How to complete this task> Transcribe the data exactly. Pictures stay out.

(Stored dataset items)
● ● ● ● ● ● ●
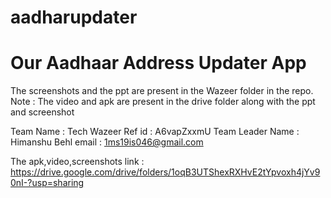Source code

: # aadharupdater

# Our Aadhaar Address Updater App

  The screenshots and the ppt are present in the Wazeer folder in the repo.
  Note : The video and apk are present in the drive folder along with the ppt and screenshot

Team Name : Tech Wazeer
Ref id : A6vapZxxmU
Team Leader Name : Himanshu Behl
email : 1ms19is046@gmail.com

The apk,video,screenshots link : https://drive.google.com/drive/folders/1oqB3UTShexRXHvE2tYpvoxh4jYv90nI-?usp=sharing
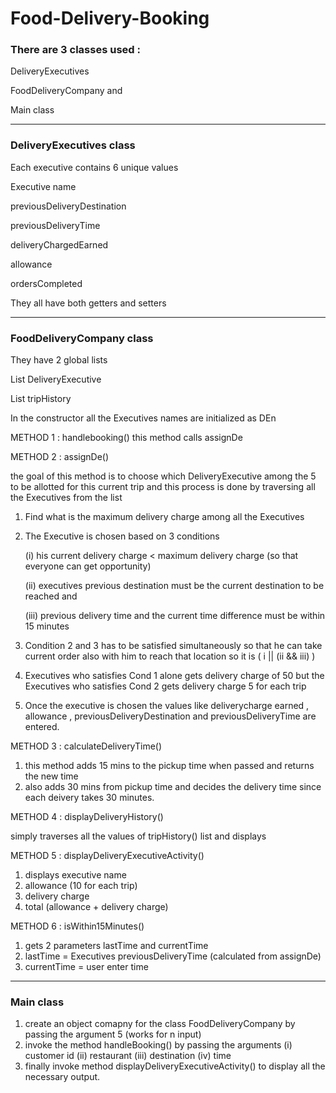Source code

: # Food-Delivery-Booking

### There are 3 classes used :

DeliveryExecutives

FoodDeliveryCompany and

Main class

------

### DeliveryExecutives class

Each executive contains 6 unique values

Executive name 

previousDeliveryDestination

previousDeliveryTime

deliveryChargedEarned 

allowance

ordersCompleted

They all have both getters and setters

------

### FoodDeliveryCompany class

They have 2 global lists

List<DeliveryExecutives> DeliveryExecutive

List<String> tripHistory

In the constructor all the Executives names are initialized as DEn

METHOD 1 : handlebooking() this method calls assignDe

METHOD 2 : assignDe() 

the goal of this method is to choose which DeliveryExecutive among the 5 to be allotted for this current trip and this process is done by 
traversing all the Executives from the list

1. Find what is the maximum delivery charge among all the Executives
2. The Executive is chosen based on 3 conditions

   (i) his current delivery charge < maximum delivery charge (so that everyone can get opportunity)

   (ii) executives previous destination must be the current destination to be reached and

   (iii) previous delivery time and the current time difference must be within 15 minutes
4. Condition 2 and 3 has to be satisfied simultaneously so that he can take current order also with him to reach that location so it is
   ( i || (ii && iii) )
5. Executives who satisfies Cond 1 alone gets delivery charge of 50 but the Executives who satisfies Cond 2 gets delivery charge 5 for 
   each trip
6. Once the executive is chosen the values like deliverycharge earned , allowance , previousDeliveryDestination and previousDeliveryTime 
   are entered.

METHOD 3 : calculateDeliveryTime()

1. this method adds 15 mins to the pickup time when passed and returns the new time
2. also adds 30 mins from pickup time and decides the delivery time since each deivery takes 30 minutes.

METHOD 4 : displayDeliveryHistory()

simply traverses all the values of tripHistory() list and displays

METHOD 5 : displayDeliveryExecutiveActivity()

1. displays executive name
2. allowance (10 for each trip)
3. delivery charge
4. total (allowance + delivery charge)

METHOD 6 : isWithin15Minutes()

1. gets 2 parameters lastTime and currentTime
2. lastTime = Executives previousDeliveryTime (calculated from assignDe)
3. currentTime = user enter time

------

### Main class

1. create an object comapny for the class FoodDeliveryCompany by passing the argument 5 (works for n input)
2. invoke the method handleBooking() by passing the arguments
   (i)   customer id
   (ii)  restaurant
   (iii) destination
   (iv)  time
3. finally invoke method displayDeliveryExecutiveActivity() to display all the necessary output.






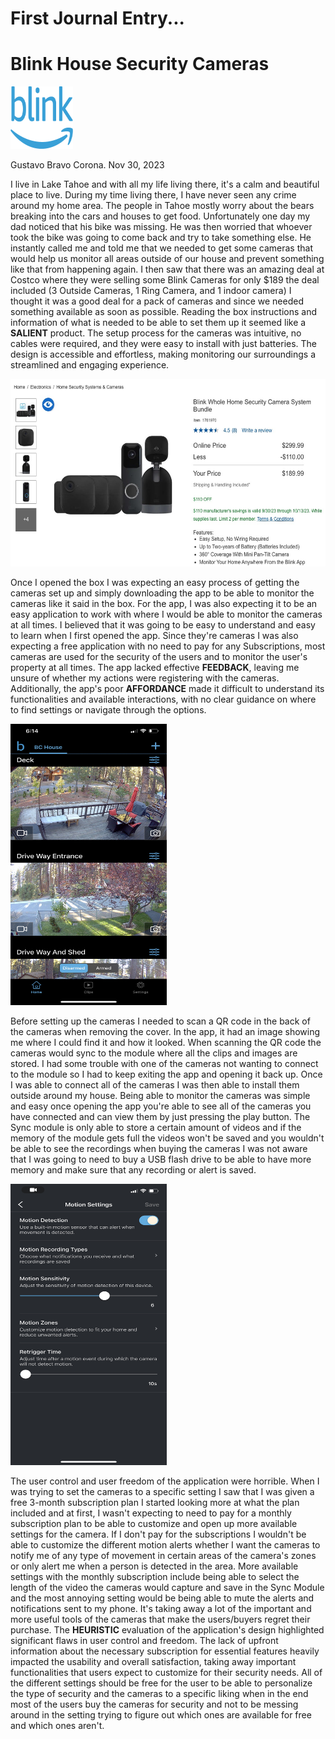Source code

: # First Journal Entry...

# Blink House Security Cameras

<img src="../assets/blink_logo_smile_blue.png" alt="Blink logo" width="100" height="100">


Gustavo Bravo Corona. 
Nov 30, 2023


I live in Lake Tahoe and with all my life living there, it's a calm and beautiful place to live. During my time living there, I have never seen any crime around my home area. The people in Tahoe mostly worry about the bears breaking into the cars and houses to get food. Unfortunately one day my dad noticed that his bike was missing. He was then worried that whoever took the bike was going to come back and try to take something else. He instantly called me and told me that we needed to get some cameras that would help us monitor all areas outside of our house and prevent something like that from happening again. I then saw that there was an amazing deal at Costco where they were selling some Blink Cameras for only $189 the deal included (3 Outside Cameras, 1 Ring Camera, and 1 indoor camera) I thought it was a good deal for a pack of cameras and since we needed something available as soon as possible. Reading the box instructions and information of what is needed to be able to set them up it seemed like a **SALIENT** product. The setup process for the cameras was intuitive, no cables were required, and they were easy to install with just batteries. The design is accessible and effortless, making monitoring our surroundings a streamlined and engaging experience.

<img src="../assets/Screenshot_2023-10-06_at_6.15.24_PM.jpeg" alt="A photo of Costco, camera deal" width="600" height="300">

Once I opened the box I was expecting an easy process of getting the cameras set up and simply downloading the app to be able to monitor the cameras like it said in the box. For the app, I was also expecting it to be an easy application to work with where I would be able to monitor the cameras at all times. I believed that it was going to be easy to understand and easy to learn when I first opened the app. Since they're cameras I was also expecting a free application with no need to pay for any Subscriptions, most cameras are used for the security of the users and to monitor the user's property at all times. The app lacked effective **FEEDBACK**, leaving me unsure of whether my actions were registering with the cameras. Additionally, the app's poor **AFFORDANCE** made it difficult to understand its functionalities and available interactions, with no clear guidance on where to find settings or navigate through the options.

<img src="../assets/IMG_7900.jpeg" alt="A photo of Cameras set up in the app" width="250" height="450">

Before setting up the cameras I needed to scan a QR code in the back of the cameras when removing the cover. In the app, it had an image showing me where I could find it and how it looked. When scanning the QR code the cameras would sync to the module where all the clips and images are stored. I had some trouble with one of the cameras not wanting to connect to the module so I had to keep exiting the app and opening it back up. Once I was able to connect all of the cameras I was then able to install them outside around my house. Being able to monitor the cameras was simple and easy once opening the app you're able to see all of the cameras you have connected and can view them by just pressing the play button. The Sync module is only able to store a certain amount of videos and if the memory of the module gets full the videos won't be saved and you wouldn't be able to see the recordings when buying the cameras I was not aware that I was going to need to buy a USB flash drive to be able to have more memory and make sure that any recording or alert is saved.

<img src="../assets/IMG_8176.jpeg" alt="A photo of Camera settigns" width="250" height="450">

The user control and user freedom of the application were horrible. When I was trying to set the cameras to a specific setting I saw that I was given a free 3-month subscription plan I started looking more at what the plan included and at first, I wasn't expecting to need to pay for a monthly subscription plan to be able to customize and open up more available settings for the camera. If I don't pay for the subscriptions I wouldn't be able to customize the different motion alerts whether I want the cameras to notify me of any type of movement in certain areas of the camera's zones or only alert me when a person is detected in the area. More available settings with the monthly subscription include being able to select the length of the video the cameras would capture and save in the Sync Module and the most annoying setting would be being able to mute the alerts and notifications sent to my phone. It's taking away a lot of the important and more useful tools of the cameras that make the users/buyers regret their purchase. The **HEURISTIC** evaluation of the application's design highlighted significant flaws in user control and freedom. The lack of upfront information about the necessary subscription for essential features heavily impacted the usability and overall satisfaction, taking away important functionalities that users expect to customize for their security needs. All of the different settings should be free for the user to be able to personalize the type of security and the cameras to a specific liking when in the end most of the users buy the cameras for security and not to be messing around in the setting trying to figure out which ones are available for free and which ones aren't.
● ● ● ● ● ● ●
Reply>
Source code

: # aadharupdater

# Our Aadhaar Address Updater App

  The screenshots and the ppt are present in the Wazeer folder in the repo.
  Note : The video and apk are present in the drive folder along with the ppt and screenshot

Team Name : Tech Wazeer
Ref id : A6vapZxxmU
Team Leader Name : Himanshu Behl
email : 1ms19is046@gmail.com

The apk,video,screenshots link : https://drive.google.com/drive/folders/1oqB3UTShexRXHvE2tYpvoxh4jYv90nI-?usp=sharing
Source code

: # Food-Delivery-Booking

### There are 3 classes used :

DeliveryExecutives

FoodDeliveryCompany and

Main class

------

### DeliveryExecutives class

Each executive contains 6 unique values

Executive name 

previousDeliveryDestination

previousDeliveryTime

deliveryChargedEarned 

allowance

ordersCompleted

They all have both getters and setters

------

### FoodDeliveryCompany class

They have 2 global lists

List<DeliveryExecutives> DeliveryExecutive

List<String> tripHistory

In the constructor all the Executives names are initialized as DEn

METHOD 1 : handlebooking() this method calls assignDe

METHOD 2 : assignDe() 

the goal of this method is to choose which DeliveryExecutive among the 5 to be allotted for this current trip and this process is done by 
traversing all the Executives from the list

1. Find what is the maximum delivery charge among all the Executives
2. The Executive is chosen based on 3 conditions

   (i) his current delivery charge < maximum delivery charge (so that everyone can get opportunity)

   (ii) executives previous destination must be the current destination to be reached and

   (iii) previous delivery time and the current time difference must be within 15 minutes
4. Condition 2 and 3 has to be satisfied simultaneously so that he can take current order also with him to reach that location so it is
   ( i || (ii && iii) )
5. Executives who satisfies Cond 1 alone gets delivery charge of 50 but the Executives who satisfies Cond 2 gets delivery charge 5 for 
   each trip
6. Once the executive is chosen the values like deliverycharge earned , allowance , previousDeliveryDestination and previousDeliveryTime 
   are entered.

METHOD 3 : calculateDeliveryTime()

1. this method adds 15 mins to the pickup time when passed and returns the new time
2. also adds 30 mins from pickup time and decides the delivery time since each deivery takes 30 minutes.

METHOD 4 : displayDeliveryHistory()

simply traverses all the values of tripHistory() list and displays

METHOD 5 : displayDeliveryExecutiveActivity()

1. displays executive name
2. allowance (10 for each trip)
3. delivery charge
4. total (allowance + delivery charge)

METHOD 6 : isWithin15Minutes()

1. gets 2 parameters lastTime and currentTime
2. lastTime = Executives previousDeliveryTime (calculated from assignDe)
3. currentTime = user enter time

------

### Main class

1. create an object comapny for the class FoodDeliveryCompany by passing the argument 5 (works for n input)
2. invoke the method handleBooking() by passing the arguments
   (i)   customer id
   (ii)  restaurant
   (iii) destination
   (iv)  time
3. finally invoke method displayDeliveryExecutiveActivity() to display all the necessary output.






Source code

: # First Journal Entry...

# Blink House Security Cameras

<img src="../assets/blink_logo_smile_blue.png" alt="Blink logo" width="100" height="100">


Gustavo Bravo Corona. 
Nov 30, 2023


I live in Lake Tahoe and with all my life living there, it's a calm and beautiful place to live. During my time living there, I have never seen any crime around my home area. The people in Tahoe mostly worry about the bears breaking into the cars and houses to get food. Unfortunately one day my dad noticed that his bike was missing. He was then worried that whoever took the bike was going to come back and try to take something else. He instantly called me and told me that we needed to get some cameras that would help us monitor all areas outside of our house and prevent something like that from happening again. I then saw that there was an amazing deal at Costco where they were selling some Blink Cameras for only $189 the deal included (3 Outside Cameras, 1 Ring Camera, and 1 indoor camera) I thought it was a good deal for a pack of cameras and since we needed something available as soon as possible. Reading the box instructions and information of what is needed to be able to set them up it seemed like a **SALIENT** product. The setup process for the cameras was intuitive, no cables were required, and they were easy to install with just batteries. The design is accessible and effortless, making monitoring our surroundings a streamlined and engaging experience.

<img src="../assets/Screenshot_2023-10-06_at_6.15.24_PM.jpeg" alt="A photo of Costco, camera deal" width="600" height="300">

Once I opened the box I was expecting an easy process of getting the cameras set up and simply downloading the app to be able to monitor the cameras like it said in the box. For the app, I was also expecting it to be an easy application to work with where I would be able to monitor the cameras at all times. I believed that it was going to be easy to understand and easy to learn when I first opened the app. Since they're cameras I was also expecting a free application with no need to pay for any Subscriptions, most cameras are used for the security of the users and to monitor the user's property at all times. The app lacked effective **FEEDBACK**, leaving me unsure of whether my actions were registering with the cameras. Additionally, the app's poor **AFFORDANCE** made it difficult to understand its functionalities and available interactions, with no clear guidance on where to find settings or navigate through the options.

<img src="../assets/IMG_7900.jpeg" alt="A photo of Cameras set up in the app" width="250" height="450">

Before setting up the cameras I needed to scan a QR code in the back of the cameras when removing the cover. In the app, it had an image showing me where I could find it and how it looked. When scanning the QR code the cameras would sync to the module where all the clips and images are stored. I had some trouble with one of the cameras not wanting to connect to the module so I had to keep exiting the app and opening it back up. Once I was able to connect all of the cameras I was then able to install them outside around my house. Being able to monitor the cameras was simple and easy once opening the app you're able to see all of the cameras you have connected and can view them by just pressing the play button. The Sync module is only able to store a certain amount of videos and if the memory of the module gets full the videos won't be saved and you wouldn't be able to see the recordings when buying the cameras I was not aware that I was going to need to buy a USB flash drive to be able to have more memory and make sure that any recording or alert is saved.

<img src="../assets/IMG_8176.jpeg" alt="A photo of Camera settigns" width="250" height="450">

The user control and user freedom of the application were horrible. When I was trying to set the cameras to a specific setting I saw that I was given a free 3-month subscription plan I started looking more at what the plan included and at first, I wasn't expecting to need to pay for a monthly subscription plan to be able to customize and open up more available settings for the camera. If I don't pay for the subscriptions I wouldn't be able to customize the different motion alerts whether I want the cameras to notify me of any type of movement in certain areas of the camera's zones or only alert me when a person is detected in the area. More available settings with the monthly subscription include being able to select the length of the video the cameras would capture and save in the Sync Module and the most annoying setting would be being able to mute the alerts and notifications sent to my phone. It's taking away a lot of the important and more useful tools of the cameras that make the users/buyers regret their purchase. The **HEURISTIC** evaluation of the application's design highlighted significant flaws in user control and freedom. The lack of upfront information about the necessary subscription for essential features heavily impacted the usability and overall satisfaction, taking away important functionalities that users expect to customize for their security needs. All of the different settings should be free for the user to be able to personalize the type of security and the cameras to a specific liking when in the end most of the users buy the cameras for security and not to be messing around in the setting trying to figure out which ones are available for free and which ones aren't.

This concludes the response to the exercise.